I once helped a company that thought they had the ultimate commodity and were destined to forever be in the price bidding game. Where basically you've got to bid for something and it's blind. They basically say, "OK, bid on this process."

I got that company to refuse to do that. In other words, I said, "Let's look at the whole thing - what goes before it, what goes after the process you're bidding on, and what goes with it. Find out what those are and if there's enough profit in your bid, add that other step free as a bonus for the same price. Just because they say they want you to bid on binding this book, if you say, 'I'm going to bid on binding it, plus I'm going to bid on throwing in the covers, too, and it's the same price,' all of a sudden you're proprietary.

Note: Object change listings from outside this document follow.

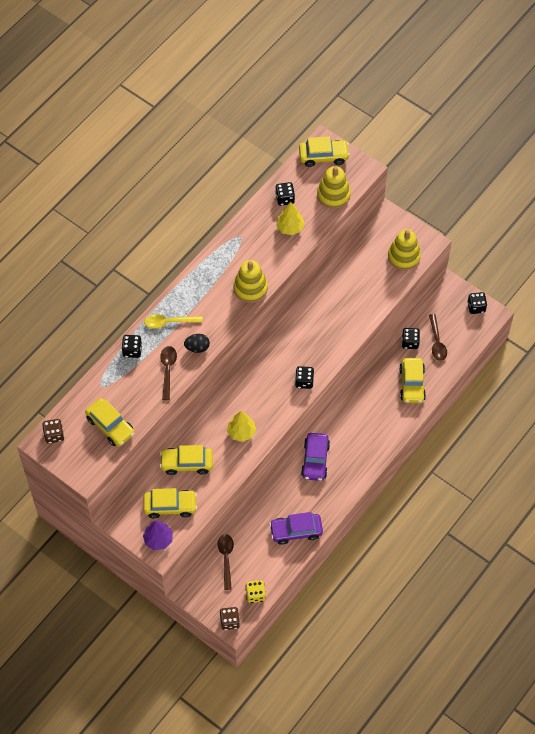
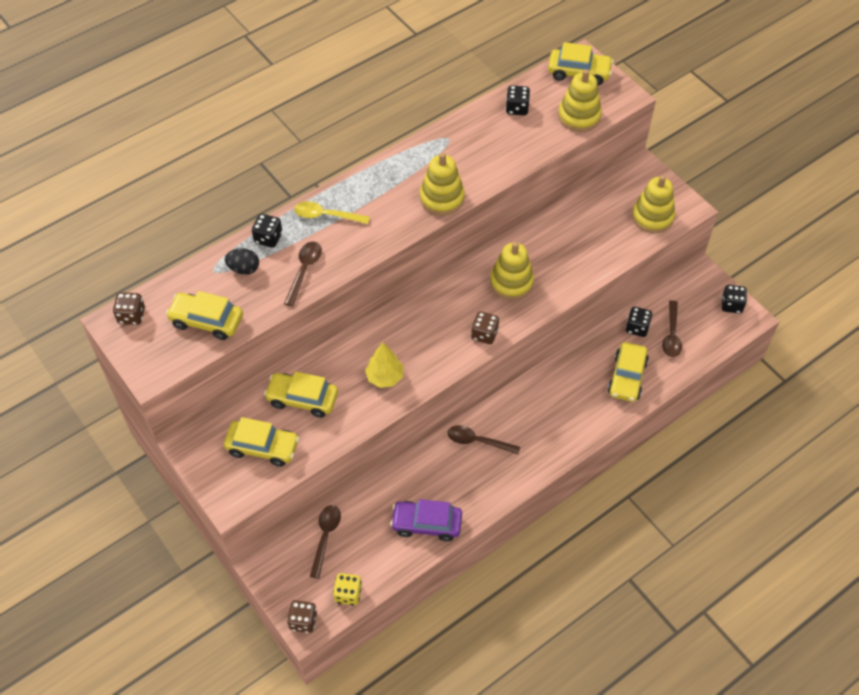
camera: 15 degrees right, 5 degrees down
yellow car [85,398,135,446] -> yellow car turned 135 degrees clockwise [166,291,243,340]
purple tree [143,520,173,550] -> none
black egg [184,334,210,353] -> black egg moved to [225,248,259,275]
yellow tree [276,202,305,235] -> none
black dice [295,366,314,389] -> brown dice [471,311,499,344]
purple car [301,433,330,481] -> brown spoon [447,425,520,455]
none -> yellow stacking toy [490,242,534,300]

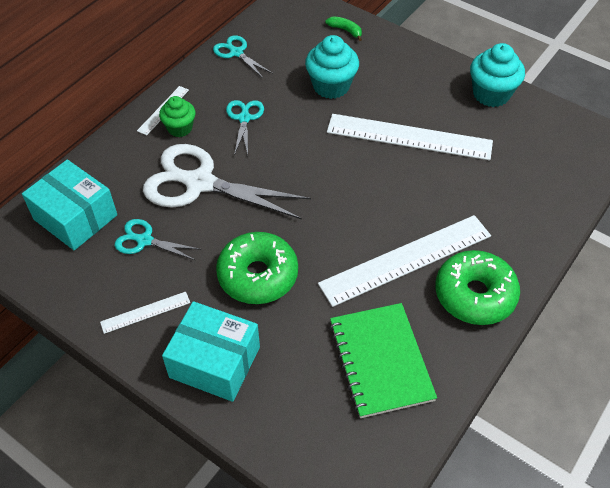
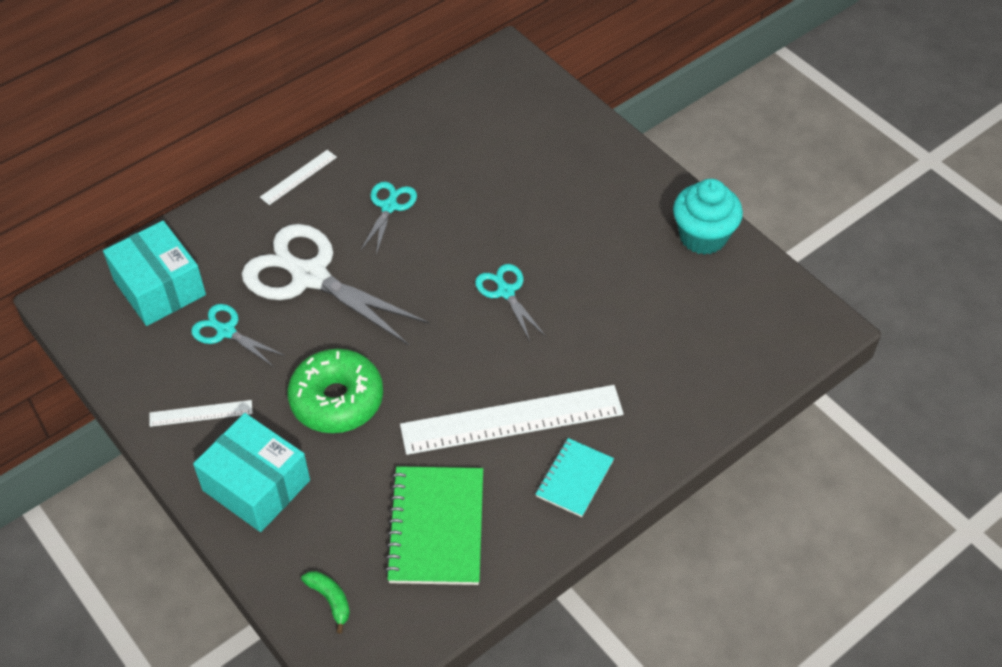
camera: 15 degrees right, 0 degrees up
green cupcake [159,96,196,137] -> none
turquoise scissors [213,35,273,78] -> turquoise scissors moved to [475,264,545,341]
turquoise cupcake [305,35,359,99] -> none
green banana [325,16,362,41] -> green banana moved to [301,571,350,633]
white ruler [327,114,493,160] -> none
green donut [435,250,520,325] -> turquoise notebook [536,438,614,517]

Many people are frustrated because they can't get enough new customers or leads. But the frustration is really based on the fact that they don't understand that they're self-serving. They're saying, "I don't get enough people to come to me" instead of saying, "How can I bring more value to others?"

When you change the focus, people will flock to you if you're holding something of value and you can communicate that. Most people don't have anything of value. People just want their reward. That's why no one comes to them.